Le bonheur selon Aristote
Le bonheur selon Aristote
"… une hirondelle ne fait pas le printemps, ni non plus un seul jour: et ainsi la félicité et le bonheur ne sont pas davantage l'œuvre d'une seule journée, ni d'un bref espace de temps." Aristote, Ethique à Nicomaque.
Certains nient l'existence de bonheur ou ne veulent pas en entendre parler.
Ainsi le Général de Gaulle à qui on demanda un jour - "Mon Général! Etes-vous heureux ?", répondit: - "Vous perdez la tête !... Vous savez bien que le bonheur n'existe pas!"

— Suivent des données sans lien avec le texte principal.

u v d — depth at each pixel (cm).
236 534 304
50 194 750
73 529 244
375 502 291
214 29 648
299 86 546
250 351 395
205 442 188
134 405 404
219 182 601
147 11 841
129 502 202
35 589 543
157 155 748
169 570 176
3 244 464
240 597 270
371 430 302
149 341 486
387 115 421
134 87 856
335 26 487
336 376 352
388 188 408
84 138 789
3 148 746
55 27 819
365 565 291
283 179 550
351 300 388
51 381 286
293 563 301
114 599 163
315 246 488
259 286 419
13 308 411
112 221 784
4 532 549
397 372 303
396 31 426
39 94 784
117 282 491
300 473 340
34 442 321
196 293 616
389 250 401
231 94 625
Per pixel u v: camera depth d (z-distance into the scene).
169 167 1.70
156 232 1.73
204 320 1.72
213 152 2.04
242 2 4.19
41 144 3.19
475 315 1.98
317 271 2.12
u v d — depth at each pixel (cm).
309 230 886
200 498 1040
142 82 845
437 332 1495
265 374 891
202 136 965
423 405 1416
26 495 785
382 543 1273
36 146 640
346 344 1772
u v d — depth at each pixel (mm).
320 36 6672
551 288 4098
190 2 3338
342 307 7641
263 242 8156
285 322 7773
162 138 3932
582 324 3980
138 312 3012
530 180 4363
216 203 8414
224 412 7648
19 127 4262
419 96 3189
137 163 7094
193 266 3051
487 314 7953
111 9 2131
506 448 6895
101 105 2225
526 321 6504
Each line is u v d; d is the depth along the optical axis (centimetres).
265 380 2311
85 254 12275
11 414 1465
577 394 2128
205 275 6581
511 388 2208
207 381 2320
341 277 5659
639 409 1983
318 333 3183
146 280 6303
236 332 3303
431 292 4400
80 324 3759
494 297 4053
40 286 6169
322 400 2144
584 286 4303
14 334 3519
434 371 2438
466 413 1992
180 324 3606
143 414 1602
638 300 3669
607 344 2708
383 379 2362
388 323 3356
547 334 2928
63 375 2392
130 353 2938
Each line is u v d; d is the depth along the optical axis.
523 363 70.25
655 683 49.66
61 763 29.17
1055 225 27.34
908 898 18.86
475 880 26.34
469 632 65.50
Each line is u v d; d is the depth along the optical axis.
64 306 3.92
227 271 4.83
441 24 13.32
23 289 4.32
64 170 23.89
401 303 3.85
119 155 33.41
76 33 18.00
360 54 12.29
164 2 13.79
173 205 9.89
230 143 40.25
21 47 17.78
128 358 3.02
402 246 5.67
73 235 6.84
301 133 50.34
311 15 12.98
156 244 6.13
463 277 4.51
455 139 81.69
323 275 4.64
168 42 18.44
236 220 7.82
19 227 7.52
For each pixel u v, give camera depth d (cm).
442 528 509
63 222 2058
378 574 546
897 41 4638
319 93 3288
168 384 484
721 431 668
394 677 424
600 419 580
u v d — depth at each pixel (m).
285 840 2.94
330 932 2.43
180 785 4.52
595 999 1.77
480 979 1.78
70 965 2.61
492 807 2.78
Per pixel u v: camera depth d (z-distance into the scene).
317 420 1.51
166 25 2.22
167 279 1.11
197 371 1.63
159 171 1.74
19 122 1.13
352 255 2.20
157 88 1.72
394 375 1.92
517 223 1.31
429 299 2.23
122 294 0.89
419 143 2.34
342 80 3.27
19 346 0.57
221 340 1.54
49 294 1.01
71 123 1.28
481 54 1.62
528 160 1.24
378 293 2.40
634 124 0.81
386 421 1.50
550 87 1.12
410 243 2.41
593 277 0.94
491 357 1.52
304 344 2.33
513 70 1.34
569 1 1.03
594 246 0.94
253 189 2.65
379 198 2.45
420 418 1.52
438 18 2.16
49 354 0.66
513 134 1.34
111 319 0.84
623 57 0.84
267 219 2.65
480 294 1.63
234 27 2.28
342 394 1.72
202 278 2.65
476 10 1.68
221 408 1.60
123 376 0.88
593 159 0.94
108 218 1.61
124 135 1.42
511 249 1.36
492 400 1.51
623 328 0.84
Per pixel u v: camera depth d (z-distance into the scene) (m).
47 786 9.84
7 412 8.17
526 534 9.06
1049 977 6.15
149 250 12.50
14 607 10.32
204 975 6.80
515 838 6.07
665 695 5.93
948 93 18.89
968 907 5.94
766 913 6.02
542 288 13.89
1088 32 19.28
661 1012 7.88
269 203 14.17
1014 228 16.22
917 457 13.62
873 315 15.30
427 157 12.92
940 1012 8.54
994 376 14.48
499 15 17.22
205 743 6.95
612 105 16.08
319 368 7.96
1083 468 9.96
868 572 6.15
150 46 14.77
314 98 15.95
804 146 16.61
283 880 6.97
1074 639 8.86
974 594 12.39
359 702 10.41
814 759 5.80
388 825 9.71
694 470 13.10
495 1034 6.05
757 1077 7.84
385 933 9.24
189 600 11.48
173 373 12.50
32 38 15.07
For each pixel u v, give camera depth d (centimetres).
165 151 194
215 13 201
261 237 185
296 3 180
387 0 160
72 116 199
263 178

Faisons donc retour à Aristote, ce grand philosophe de la Grèce antique, qui a empoigné la question sans détour et en a fait tout un livre en observant que "…tous assimilent le fait de bien vivre et de réussir au fait d'être heureux. Par contre, en ce qui concerne la nature du bonheur, on ne s'entend plus, et les réponses de la foule ne ressemblent pas à celles des sages. Les uns, en effet, identifient le bonheur à quelque chose d'apparent et de visible, comme la plaisirs, la richesse ou l'honneur: pour les uns c'est une chose et pour les autres une autre chose; souvent le même homme change d'avis à son sujet…
Aujourd'hui, gouvernants, économistes et financiers ont assimilé le bonheur à la réussite et au progrès du niveau de vie, lesquels se définissent comme vie de bien être matériel, de vie d'accumulation et de consommation.
Et d'une certaine façon, ils nous l'imposent dans une tyrannie douce…
Mais le bon et le bien, nous le savons d'instinct est "quelque chose de personnel à chacun et qu'on peut difficilement nous ravir", dit encore Aristote pour qui le bonheur s'identifie principalement à la vertu.
Vertu!? Le mot semble si désuet et serait même aujourd'hui sujet à plaisanterie.
A une époque où tout se dit et tout se fait sans forcément vouloir l'authenticité ni même un bien clairement visé, et où l'on se satisfait de plaisirs superficiels,… le langage de la vertu s'avère curieux et agaçant!
Aristote se demande encore si "le bonheur est une chose qui peut s'apprendre, ou s'il s'acquiert par l'habitude ou quelque autre exercice, ou si enfin il nous échoit en partage par une certaine faveur divine ou même par le hasard."
Mais il démontre ensuite que les vertus morales ou de caractère telles que le courage, la modération ou la justice s'acquièrent par l'entraînement et la répétition et pense que les vertus intellectuelles comme la prudence et la sagesse sont forcément associées à la raison. Mais cela suppose à la fois de recevoir un solide enseignement et d'acquérir de l'expérience.
Oui mais… Aujourd'hui, il est bien difficile d'avoir une conviction ferme sur le juste et le bien tant il semble qu'il y a de paramètres qui s'entrecroisent dans les événements et situations même les plus ordinaires. Or si le bonheur dépend du bien… comment y arriver?
Aristote répond que tout citoyen est capable d'une juste perception de la réalité et d'une bonne délibération intérieure afin de se faire une opinion personnelle et décider comment mener une vie bonne.
Loin de se laisser chosifier par les structures simulacres de plaisir et les gouvernances financières, l'homme ou la femme que nous sommes aujourd'hui doit, de façon d'autant plus responsable sur cette planète agitée, faire preuve de volonté pour comprendre et transformer le monde. Et engager, au Nord comme au Sud, un mode de vie où chacun et chacune donne et prend sa part de plaisir.
Plaisir! Un mot qu'Aristote associe tant à la vertu qu'au bonheur, mais oui!
"Plaisir et peine s'étendent tout au long de la vie, et sont d'un grand poids et d'une grande force pour la vertu comme pour la vie heureuse, puisqu'on élit ce qui est agréable et qu'on évite ce qui est pénible.
Finalement, le bonheur, c'est peut-être plus accessible qu'on ne le pense, même s'il ne se cueille pas aussi aisément qu'une marguerite!
Il ressemble plus souvent à un buisson de rosiers où il faut se risquer pour obtenir le bouquet espéré.